The challenges description provides the file ‘reversemeplz’, which can be found here, and ‘file’ identifies it as a 32-bit linux executable:

host:$ file reversemeplz 
reversemeplz: ELF 32-bit LSB executable, Intel 80386, version 1 (SYSV), dynamically linked (uses shared libs), for GNU/Linux 2.6.32, stripped

So we fire up a 32-bit linux VM and open it into the free demo version of IDA pro. Now we go through the code using ‘:’ to add comments to each line and ‘N’ to rename any functions and memory location.

The main function (with our comments) is as follows:

From this we see that the executable reads a line of user input using ‘gets’, and then calls the ‘sub_8048804’ function on it. If the result of this function is 0, the executable prints ‘Wrong input’ but if it’s none zero then the program adds “flag{“ and “}” on either end. I.e., We need to find an input that makes ‘sub_8048804’ return true.

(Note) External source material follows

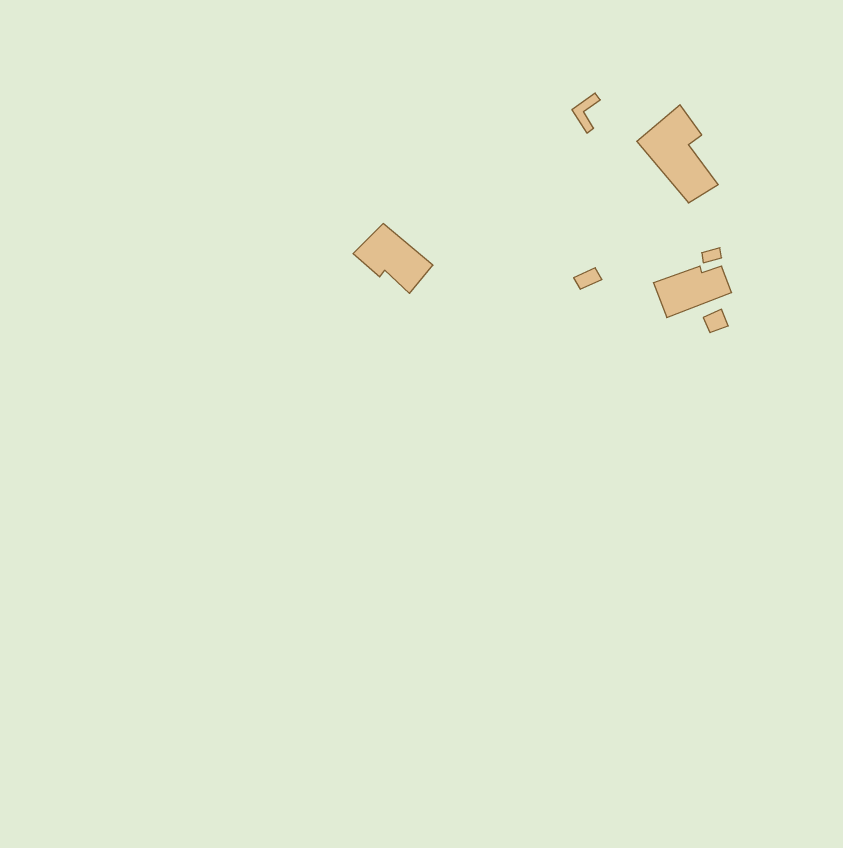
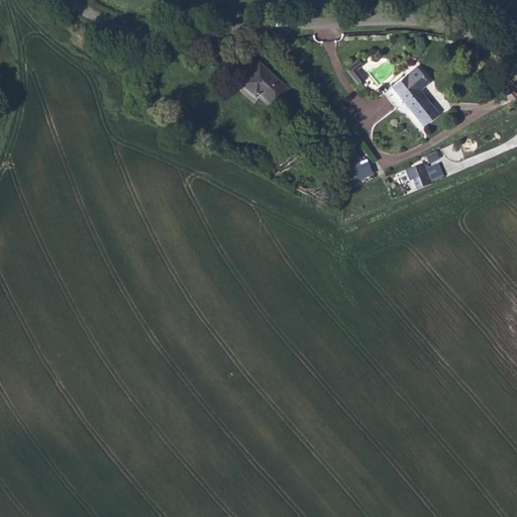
building: [353,224,433,293] -> [239,62,288,104]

Looking at ‘sub_8048804’ we see it starts with a loop:

Before the start of the loop esi is set to 0, and at the end it’s incremented and tested against 0Fh (15), so the program loops round 15 times.

The input will be sitting just above the ebx pointer, so ‘byte ptr [ebx+esi]’ will be the esi-th character of the input. The loop checks that this character of the input is between 60h and 7Ah (i.e., it’s a lower case letter), so far most of the flags we saw in PoliCTF were lower case, so we ignore what the program does if the character is not a lower case letter.

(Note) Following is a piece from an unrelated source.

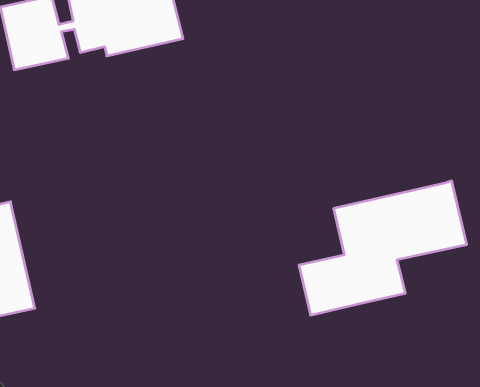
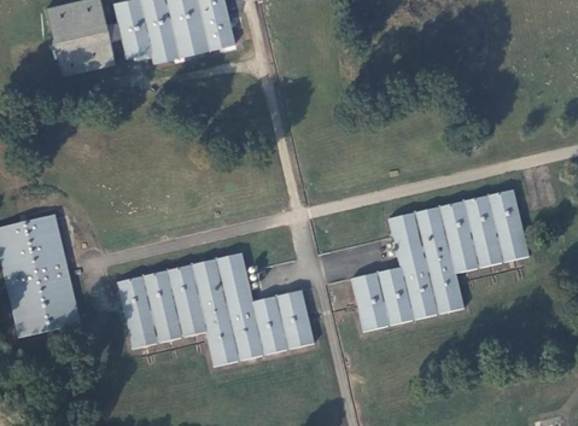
building: none -> [118,253,313,366]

The body of the loop then calls ‘sub_8048519’ on each character of the input in turn and puts the first byte of the result onto the stack at ‘ebp+var_58’.

‘sub_8048519’ is a very long an complex function so we simply run the program with all lower case letters as input in the IDA debugger and see what we get back. We are in luck ‘sub_8048519’ is not a stateful function and we quickly spot that it in fact calculates ROT13!

After calculating the ROT13 of the input the next part of ‘sub_8048519’ goes into another loop:

Recall that the result of the ‘sub_8048519’ was put at ‘ebp+var_58’, so this code puts each consecutive pair of letters into edx and ecx, it then calculates the difference between these letters and compares it with the value at ‘[ebp+eax*4+var_4C]’. To find out what these values are we run the program in the IDA debugger and take a look for ourselves:

We see that the difference between the 1st and the 2nd ROT13 encoded character must be FFFFFFFF (-1) and the difference between the 2nd and the 3th must be 11, the 3rd and the fourth FFFFFFF5 (-11), and so on. Guessing that the flag is English words, we find that ‘onetwotheflagyo’ matches this, and running the executable confirms that this is the flag:

dan@csecvm:~$ ./reversemeplz 
The flag is flag{onetwotheflagyo}